As Alec MacGillis and Sergio Hernandez note, after the attempted insurrection of January 6 and the vote of 147 Congresspersons against certifying the 2020 election results, many corporations announced they were withholding fundings from those 147 Representatives. But:

But ProPublica has now created a tool to track and assess this remarkable shift: an app that has collected all of the campaign contributions that Fortune 500 corporations made to the 147 over the past two years. All told, at least 228 of the Fortune 500 — representing more than two-thirds of the 300-odd companies that have political action committees — have given to the 147, for a total of more than $13 million. 

Money talks. Money talks loudly and clearly in the US political process, and the Supremes have assured that it does so at this point in history even more loudly than ever. In my view, this is at the root of the problem with the New York Times pinpointed by Oliver Willis here

[I]t is useless to operate from a position of weakness, begging the Times to “do better.” Unfortunately they have repeatedly shown a disinterest in doing better and while they are responsive to abusive conservative criticism, they have been institutionally dismissive of critiques from anything left of center. ...

Discard the idea that the Times wants to do the right thing but just got waylaid or thrown off mission. They produce what they want to produce, and they do so because it is influential and brings in revenue (nobody ever got fired for a negative Hillary Clinton story, for instance). ...
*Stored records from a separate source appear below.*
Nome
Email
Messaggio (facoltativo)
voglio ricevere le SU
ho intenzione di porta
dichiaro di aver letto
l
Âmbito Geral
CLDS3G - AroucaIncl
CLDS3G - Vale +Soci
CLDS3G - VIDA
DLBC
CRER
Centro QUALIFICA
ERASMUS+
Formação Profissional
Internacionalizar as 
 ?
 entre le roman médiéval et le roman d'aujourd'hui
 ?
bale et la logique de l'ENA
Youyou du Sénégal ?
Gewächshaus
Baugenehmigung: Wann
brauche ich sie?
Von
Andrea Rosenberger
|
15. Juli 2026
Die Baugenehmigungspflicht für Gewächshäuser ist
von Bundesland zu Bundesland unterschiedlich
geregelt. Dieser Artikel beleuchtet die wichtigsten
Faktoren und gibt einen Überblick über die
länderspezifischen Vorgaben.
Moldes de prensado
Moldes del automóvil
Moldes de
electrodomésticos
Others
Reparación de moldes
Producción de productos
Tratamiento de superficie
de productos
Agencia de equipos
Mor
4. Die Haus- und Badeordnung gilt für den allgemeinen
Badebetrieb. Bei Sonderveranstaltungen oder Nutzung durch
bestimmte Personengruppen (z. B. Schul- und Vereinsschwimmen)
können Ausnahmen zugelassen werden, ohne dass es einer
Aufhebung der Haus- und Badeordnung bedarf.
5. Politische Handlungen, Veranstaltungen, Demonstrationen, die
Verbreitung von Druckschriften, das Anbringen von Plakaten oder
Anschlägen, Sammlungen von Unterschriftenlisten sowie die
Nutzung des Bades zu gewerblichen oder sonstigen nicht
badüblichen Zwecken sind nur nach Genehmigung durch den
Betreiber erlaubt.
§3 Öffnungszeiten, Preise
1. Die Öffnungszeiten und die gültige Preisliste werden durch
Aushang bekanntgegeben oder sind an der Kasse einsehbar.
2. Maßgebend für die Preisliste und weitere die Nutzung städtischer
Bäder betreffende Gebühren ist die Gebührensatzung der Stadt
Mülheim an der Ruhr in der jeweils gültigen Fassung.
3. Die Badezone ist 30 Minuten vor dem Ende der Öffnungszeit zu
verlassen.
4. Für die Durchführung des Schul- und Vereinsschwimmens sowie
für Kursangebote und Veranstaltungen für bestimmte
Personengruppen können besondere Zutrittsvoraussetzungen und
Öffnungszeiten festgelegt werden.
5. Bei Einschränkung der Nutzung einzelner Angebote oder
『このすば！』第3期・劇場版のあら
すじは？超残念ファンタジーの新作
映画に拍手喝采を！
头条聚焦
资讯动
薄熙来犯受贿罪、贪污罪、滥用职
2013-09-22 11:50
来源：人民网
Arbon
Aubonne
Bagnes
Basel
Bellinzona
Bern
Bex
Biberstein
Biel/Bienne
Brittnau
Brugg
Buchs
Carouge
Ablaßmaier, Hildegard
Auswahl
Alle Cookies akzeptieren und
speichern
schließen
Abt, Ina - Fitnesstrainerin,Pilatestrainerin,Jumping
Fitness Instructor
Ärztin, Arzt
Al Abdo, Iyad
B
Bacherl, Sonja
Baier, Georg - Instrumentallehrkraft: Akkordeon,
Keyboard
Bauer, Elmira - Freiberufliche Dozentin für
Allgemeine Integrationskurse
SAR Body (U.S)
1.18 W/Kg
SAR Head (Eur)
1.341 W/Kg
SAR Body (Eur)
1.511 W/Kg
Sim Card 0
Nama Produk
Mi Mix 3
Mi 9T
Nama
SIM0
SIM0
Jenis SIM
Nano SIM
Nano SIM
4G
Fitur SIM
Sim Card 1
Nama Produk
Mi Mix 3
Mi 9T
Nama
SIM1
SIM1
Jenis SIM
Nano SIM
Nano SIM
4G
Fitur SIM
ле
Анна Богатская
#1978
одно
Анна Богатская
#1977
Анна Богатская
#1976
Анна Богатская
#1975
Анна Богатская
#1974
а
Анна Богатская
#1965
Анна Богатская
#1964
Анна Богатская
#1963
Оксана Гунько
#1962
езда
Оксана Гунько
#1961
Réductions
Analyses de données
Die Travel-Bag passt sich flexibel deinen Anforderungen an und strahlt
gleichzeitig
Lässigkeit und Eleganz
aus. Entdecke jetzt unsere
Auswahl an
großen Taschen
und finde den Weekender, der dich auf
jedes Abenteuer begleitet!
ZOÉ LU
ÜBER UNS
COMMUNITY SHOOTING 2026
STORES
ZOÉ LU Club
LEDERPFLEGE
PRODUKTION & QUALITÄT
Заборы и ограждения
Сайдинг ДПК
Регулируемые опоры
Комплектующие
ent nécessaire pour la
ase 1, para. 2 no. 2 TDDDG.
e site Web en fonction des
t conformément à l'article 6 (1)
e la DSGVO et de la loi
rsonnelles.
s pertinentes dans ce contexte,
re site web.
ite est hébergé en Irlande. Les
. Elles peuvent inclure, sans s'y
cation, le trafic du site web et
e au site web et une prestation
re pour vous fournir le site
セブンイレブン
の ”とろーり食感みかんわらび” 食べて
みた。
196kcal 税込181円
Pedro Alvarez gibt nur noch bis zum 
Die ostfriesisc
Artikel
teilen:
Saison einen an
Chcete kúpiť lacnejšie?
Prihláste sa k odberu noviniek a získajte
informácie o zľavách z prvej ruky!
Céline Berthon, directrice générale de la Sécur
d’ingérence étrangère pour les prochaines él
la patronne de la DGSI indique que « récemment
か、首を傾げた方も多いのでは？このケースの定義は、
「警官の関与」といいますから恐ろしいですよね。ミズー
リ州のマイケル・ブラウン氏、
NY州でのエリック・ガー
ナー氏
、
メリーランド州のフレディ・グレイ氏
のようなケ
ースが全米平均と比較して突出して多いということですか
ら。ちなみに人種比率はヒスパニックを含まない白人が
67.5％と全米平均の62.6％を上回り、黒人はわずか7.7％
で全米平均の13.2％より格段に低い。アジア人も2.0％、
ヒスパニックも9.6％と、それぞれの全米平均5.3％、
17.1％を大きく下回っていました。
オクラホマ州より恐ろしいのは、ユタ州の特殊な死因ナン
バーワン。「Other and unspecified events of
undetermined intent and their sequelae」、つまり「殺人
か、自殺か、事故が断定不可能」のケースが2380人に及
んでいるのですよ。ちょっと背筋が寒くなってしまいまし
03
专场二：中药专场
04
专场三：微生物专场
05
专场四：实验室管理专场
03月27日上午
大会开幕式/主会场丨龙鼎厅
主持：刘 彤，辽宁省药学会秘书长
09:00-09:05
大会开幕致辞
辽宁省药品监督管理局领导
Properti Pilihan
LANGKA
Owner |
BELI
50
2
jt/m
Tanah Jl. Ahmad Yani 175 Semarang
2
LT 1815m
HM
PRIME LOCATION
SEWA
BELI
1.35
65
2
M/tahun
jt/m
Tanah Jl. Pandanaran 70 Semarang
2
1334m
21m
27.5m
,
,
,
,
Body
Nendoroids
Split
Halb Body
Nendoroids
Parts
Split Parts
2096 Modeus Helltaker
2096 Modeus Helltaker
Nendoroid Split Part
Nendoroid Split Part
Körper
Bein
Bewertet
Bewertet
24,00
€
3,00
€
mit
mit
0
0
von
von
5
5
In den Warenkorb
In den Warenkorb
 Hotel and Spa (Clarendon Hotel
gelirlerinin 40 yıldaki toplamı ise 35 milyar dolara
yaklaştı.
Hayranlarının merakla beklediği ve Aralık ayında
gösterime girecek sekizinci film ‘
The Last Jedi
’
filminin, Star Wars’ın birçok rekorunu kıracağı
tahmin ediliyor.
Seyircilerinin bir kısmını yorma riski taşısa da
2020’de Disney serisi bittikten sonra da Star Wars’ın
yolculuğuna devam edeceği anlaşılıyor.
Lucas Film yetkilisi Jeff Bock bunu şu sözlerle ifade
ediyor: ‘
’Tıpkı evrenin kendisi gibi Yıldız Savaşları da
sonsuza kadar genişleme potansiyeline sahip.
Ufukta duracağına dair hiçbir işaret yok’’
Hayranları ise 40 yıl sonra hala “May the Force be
The New York Times is the problem, and we have to keep pointing that out no matter what

And speaking of money talking loudly and clearly in the political process, in his last two postings at his Ground Truths substack site, Eric Topol says that he is now posting his summaries of the latest Covid information at that site because of Twitter's current "instability." In this penultimate posting, Topol offers the following good advice for those seeking to deal with the possibility of a new wave of infections in the winter months:

In the weeks ahead, it is smart to anticipate a new wave of spread. If you haven’t had a recent booster (within 6 months), it would be wise to get one. Not to worry that the bivalent booster may not be any better than the original one—it will still augment and broaden your immunity and protection against severe disease. And the benefit is very important if you’re age 50 and older, with >90% reduction death and >80% reduction hospitalization. Furthermore, since we can’t rely on vaccines/boosters to significantly prevent infections, use of N95/KN95 masks in the right settings is important for maintaining protection.

And speaking of the "instability" Musk has now created at Twitter, in the emailed preface to his Popular Information newsletter today (this statement is not in the newsletter itself, only in the email in which it's transmitted to readers), Judd Legum says, "In just five days, the [Twitter] account we use to promote Popular Information has lost more than 8,000 followers as some chose to leave the platform."

As Judd Legum notes, this development is creating serious challenges for Popular Information, which has relied heavily in the past on Twitter to promote itself and obtain new subscribers. 

Super-rich people definitely have overweening influence on the political process. And they intend to consolidate and extend that influence in every way possible.